Education leaders in the limelight often attract criticism and negative attention. How do they stand it? And what techniques can you use if facing the same problem? Former teacher turned PR specialist Janet Murray reveals all.
If you are in the public eye – and most education organisations and leaders are – there is something you are going to experience at some point: haters. There will be people out there who love what you do. But there will be others who do not and some of them will tell you exactly what they think. On Twitter. On Facebook. Or – if you are really lucky – they might even send you a lengthy email explaining, point-by-point, exactly why you stink.
Thankfully these kind of people are generally in the minority, but their criticism can knock you off balance – and give you temporary amnesia over the dozens of people who have said nice things about what you do.
In 15 years as a journalist and editor for national titles like the Guardian, I’ve had my fair share of haters: from the person who posted online that he had used an article of mine in a writing class (as an example of how not to write) to the guy who tweeted to ask “how someone so ugly [me] could have such a beautiful daughter”.
Everything passes and people will soon get bored and move onto the next thing’
While some comments still sting, I have developed a pretty thick skin over the years, along with a whole host of strategies to
help me cope. So here are my best tips for dealing with haters on social media, the press or in life.
Nothing people do or say is because of you. It is down to their own life experiences, opinions and how they see the world, which is why taking things personally is pointless.

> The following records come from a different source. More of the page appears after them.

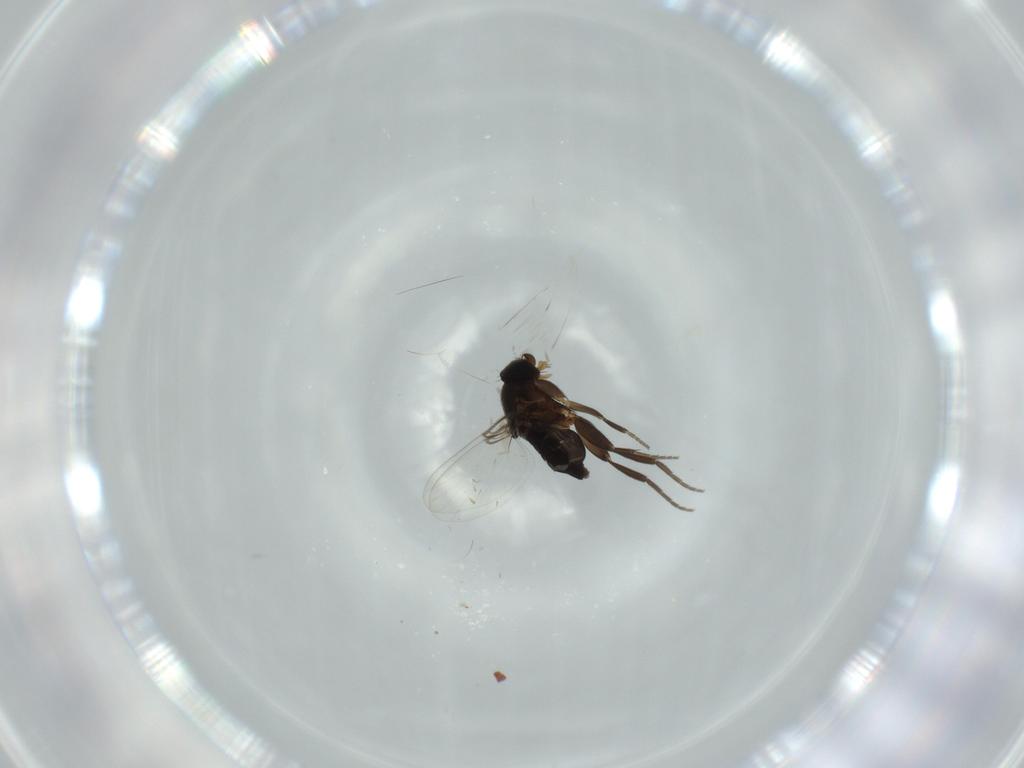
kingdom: Animalia
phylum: Arthropoda
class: Insecta
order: Diptera
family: Phoridae
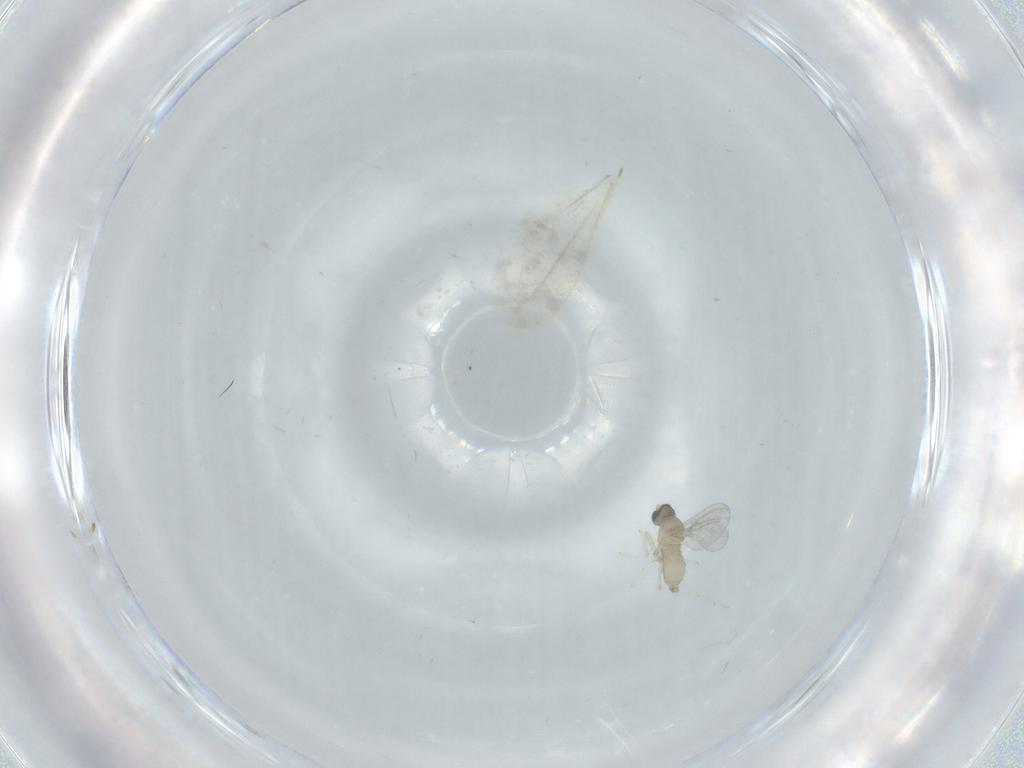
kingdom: Animalia
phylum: Arthropoda
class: Insecta
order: Diptera
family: Cecidomyiidae
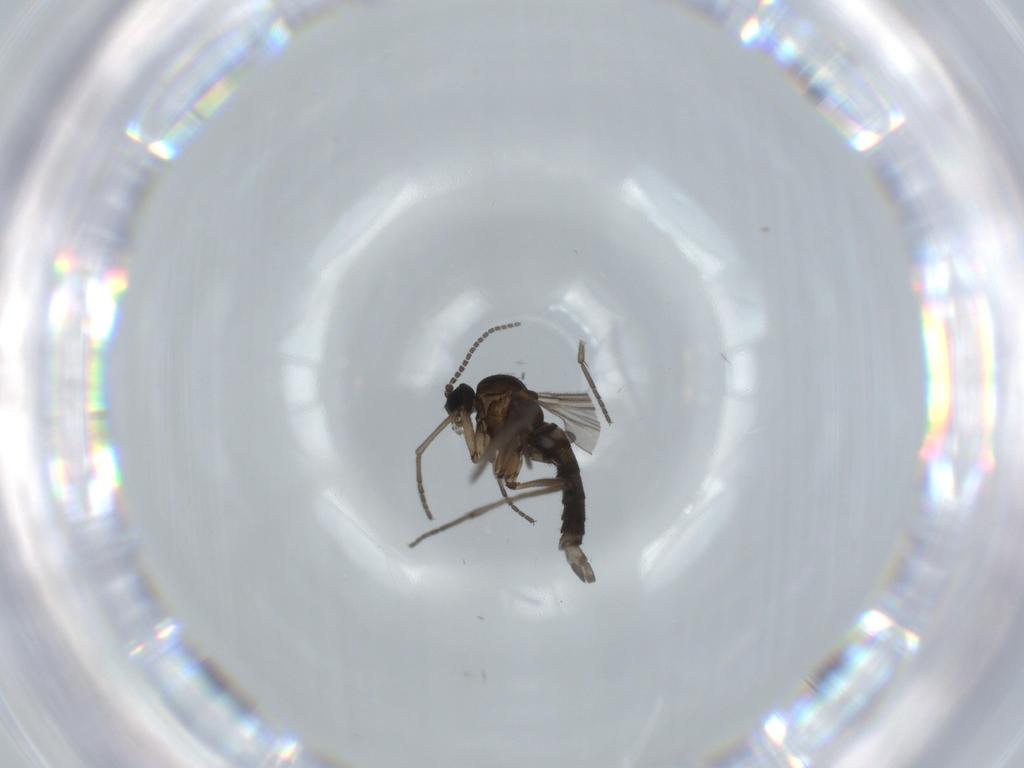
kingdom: Animalia
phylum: Arthropoda
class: Insecta
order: Diptera
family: Sciaridae
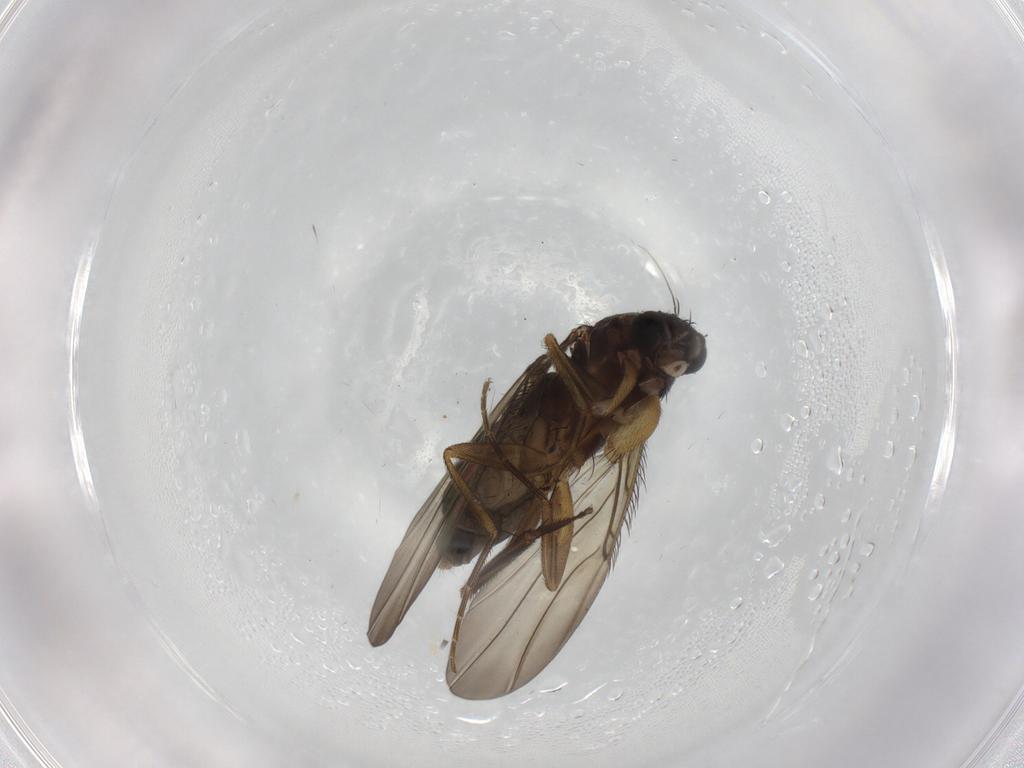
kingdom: Animalia
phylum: Arthropoda
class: Insecta
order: Diptera
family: Phoridae
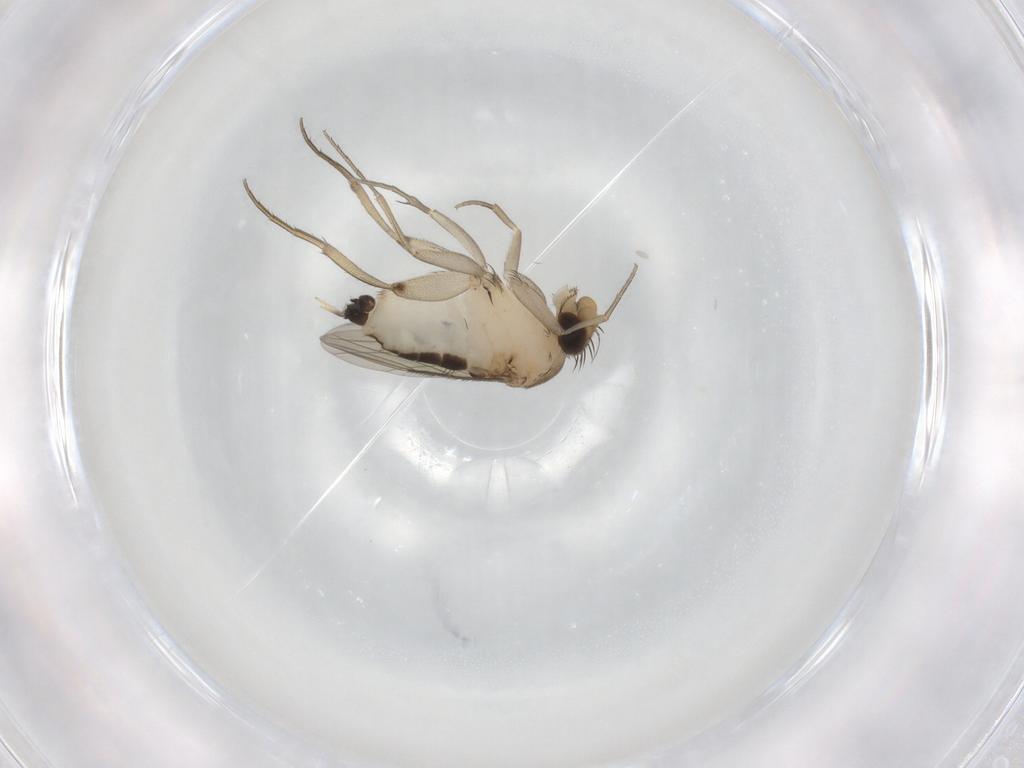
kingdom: Animalia
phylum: Arthropoda
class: Insecta
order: Diptera
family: Phoridae
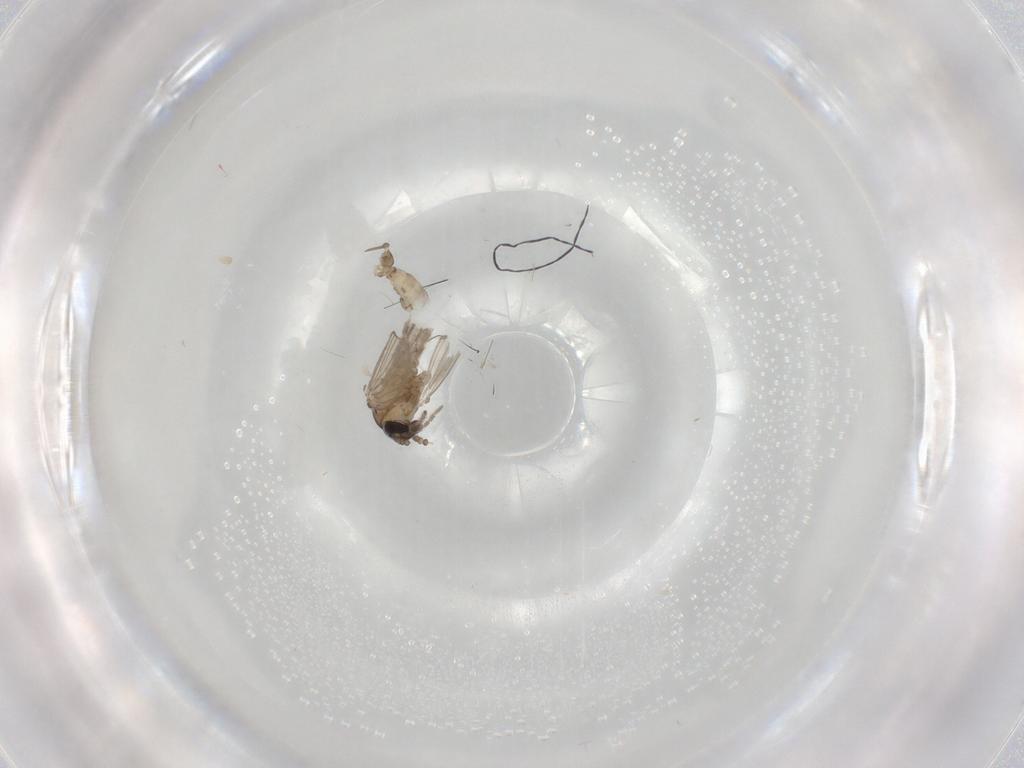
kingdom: Animalia
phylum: Arthropoda
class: Insecta
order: Diptera
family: Psychodidae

That is not to say you should not ask yourself if there is any truth in what people are saying. While their approach might seem spiteful or mean-spirited, there is always something to learn from the experience.
Perhaps you did make a mistake or maybe there is something you can improve about your practice. Acknowledging this – and showing you’re doing something about it – can often be enough to disarm your haters.
Unless it is personally insulting, I reply to every comment someone writes on my articles, even if I disagree with them.
The way I see it, if someone has taken the time to write, I owe them the courtesy of a reply – an approach that seems to command grudging respect from even the snarkiest of haters.
I am not saying this is the right strategy for everyone – I know some people who fare better by not reading comments at all or engaging with disparagers – but it is certainly worth considering. After all, if you are stonewalling critics, what does that say about your brand?
While most haters will quickly tire of you before moving onto someone else, you may come across the odd persistent offender.
In most cases, it is better to take it offline if you can; if someone is writing negative things about you or your organisation, giving them a number to call where they can speak to a real person and discuss their concerns, can often be enough to diffuse the situation (and show others you’re willing to address the problem). But if this does not work, do not be afraid to block people from your social media networks.
When you are in the middle of a “hater storm” you may feel like crawling into bed and lying there with the covers over your head until it is all over. That is perfectly natural. Remind yourself that everything passes and that people will soon get bored and move onto the next thing (or person).
Seeking out the support of family and friends who can help you things in perspective – and help you see the funny side of things – can help too.
I couldn’t help but giggle at the teacher who tried to poach my job as a writer or the poster who commented on my “ghastly” pine furniture when I was photographed in my home for a newspaper.
As Taylor Swift reminds us: “haters gonna hate” – so you may as well have a laugh about it.